Выбрать главу

Свойство «остроты» присуще только подлинному уму. Бывают блестящие, бывают, относительно говоря, даже талантливые глупцы... Не раз в истории играли решающую и большей частью печальную роль дураки и маньяки, наделенные железной волей. Но «острых дураков» быть не может — это внутренне противоречивое понятие, вроде «круглого квадрата» или «деревянного железа»...

Ум и острота — одно и то же. Ум есть острота духа, его, так сказать, острое или колющее острие. Глупость связана с тупостью, с мягкотелым бессилием духа. Не следует смешивать «остроту» с «остроумием» в ходячем смысле слова, или, лучше, острословием.

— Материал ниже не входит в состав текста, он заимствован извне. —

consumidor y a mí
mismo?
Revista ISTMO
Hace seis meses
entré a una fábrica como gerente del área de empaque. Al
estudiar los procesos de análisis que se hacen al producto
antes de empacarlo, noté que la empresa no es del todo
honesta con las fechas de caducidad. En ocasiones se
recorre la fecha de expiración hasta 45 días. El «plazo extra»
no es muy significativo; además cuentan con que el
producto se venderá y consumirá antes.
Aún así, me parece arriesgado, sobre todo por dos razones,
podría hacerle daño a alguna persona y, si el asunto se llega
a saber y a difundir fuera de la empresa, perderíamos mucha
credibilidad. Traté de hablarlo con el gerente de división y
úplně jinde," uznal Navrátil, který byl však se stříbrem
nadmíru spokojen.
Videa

И каждый вечер за шлагбаумами, Заламывая котелки, Среди канав гуляют с дамами Испытанные остряки, —

то есть нравящиеся «их полу» дураки.

Недаром глагол «острить» очень часто приобретает иронический оттенок, ибо сплошь и рядом предприятия глупцов в этом направлении бывают «покушением с негодными средствами», наводят скуку и вызывают насмешки подлинных умниц:

Затейник зол — с улыбкой скажет глупость. Невежда глуп — зевая, скажет ум.

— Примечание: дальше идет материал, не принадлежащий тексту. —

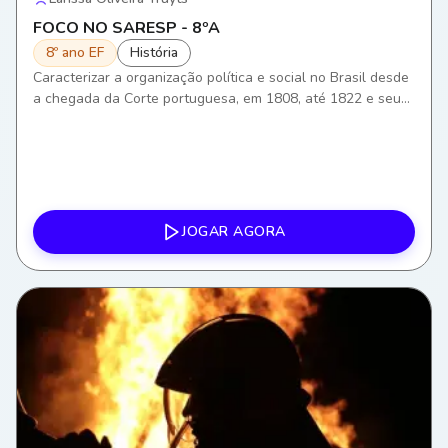
FOCO NO SARESP - 8ºA
8º ano EF
História
Caracterizar a organização política e social no Brasil desde
a chegada da Corte portuguesa, em 1808, até 1822 e seus
desdobramentos para a história política brasileira.
JOGAR AGORA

И сколько раз приходится выслушивать снотворную околесицу от так называемых «испытанных остряков»... Впрочем, красноречье», да еще патетическое, с трагической дрожью в голосе, тоже не далеко ушло от этого по своей смехотворности и усыпительной силе.

Быть простым и острым — как это трудно и как это редко встречается!

Шутить по-настоящему — тоже свойственно только уму, так же как недалеким людям свойственно не понимать шуток и даже обижаться на них, хотя по своей природе шутка, как правило, не зла и никого не обижает и не затрагивает (другое дело — эпиграмма). Нет ничего очаровательнее ажурно построенной, порхающей мотыльком шутливой речи... И здесь талантливые умницы могут себе позволить смертельно опасный прием того, что в музыке именуется «скерцандо», игру невинным вздором, под поверхностью которого можно почти всегда открыть подлинные перлы настоящего творчества и глубокомыслия, так же как чинное и тяжелое «плетение словес» сплошь и рядом есть маска, скрывающая пустоту и «отсутствие всякого присутствия».

Иногда завязывается легкая «перепалка», вроде теннисной игры между достойными партнерами. «Скорбные головой», вместо парирования контр-остротой, сейчас же обижаются, ибо, по Шекспиру

Спит слово острое в ушах глупца.

Шопенгауэр дает иронический совет людям со слабым наполнением черепной коробки: при встрече с умом и талантом быть просто грубыми. «Ум, талант, знания — все должно будет отступить и уйти, сбитое с позиций божественной грубостью», — иронизирует франкфуртский философ, здесь, как нигде, поддерживающий свою репутацию пессимиста и беспощадной метлы.

Итак, острота духа, его, так сказать, «соль» и «перец» — вот свойства, возбуждающие ненависть к уму, ненависть, сплошь и рядом переходящую в настоящую революцию против него. Дьявол и им одержимые ненавидят соль земли. Их замысел — через убиение мудрых праведников — все опреснить, сгноить, оскопить, рассолить. Поэтому дьявол и есть вечный «теплохладный» мещанин, блюститель «умеренности и аккуратности», вдохновитель вечной «молчалинщины» — приживал покладистый и смиренный, на все согласный, но при случае притворяющийся и позитивистом, и революционером, и анархистом. «Смотря по обстоятельствам, синьор», — он то верит в Бога и рабски трепещет, то оказывается атеистом и отрицателем, но всегда употребляя самые заезжие, опошленные места «вольномыслия», что мы и видим в безбожной пропагандистской макулатуре СССР, литературное ничтожество которой равняется идеологической пошлости, где

...усыпительный Зоил Разводит опиум чернил Слюною бешеной собаки.

Поострее, товарищи, и особенно — поновее: нельзя носить лохмотья, которые уже в XVIII веке были грязными обносками, свалившимися с безбожных миллионеров и банкиров, делавших, вроде Гольбаха, на безбожии выгодные аферы и срывавших дешевые лавры. О них поэт — ненавидимый Белинским Баратынский — сказал:

Его капустою раздует, Но лавром он не расцветет.

Между прочим, сторонникам полицейщины никогда не следует забывать того, что гонимый Фамусовыми, Молчалиными и Софьями ум мстит свои противникам так же, как Чацкий: он оставляет тех, кто надругался над ним,и оставляет навсегда.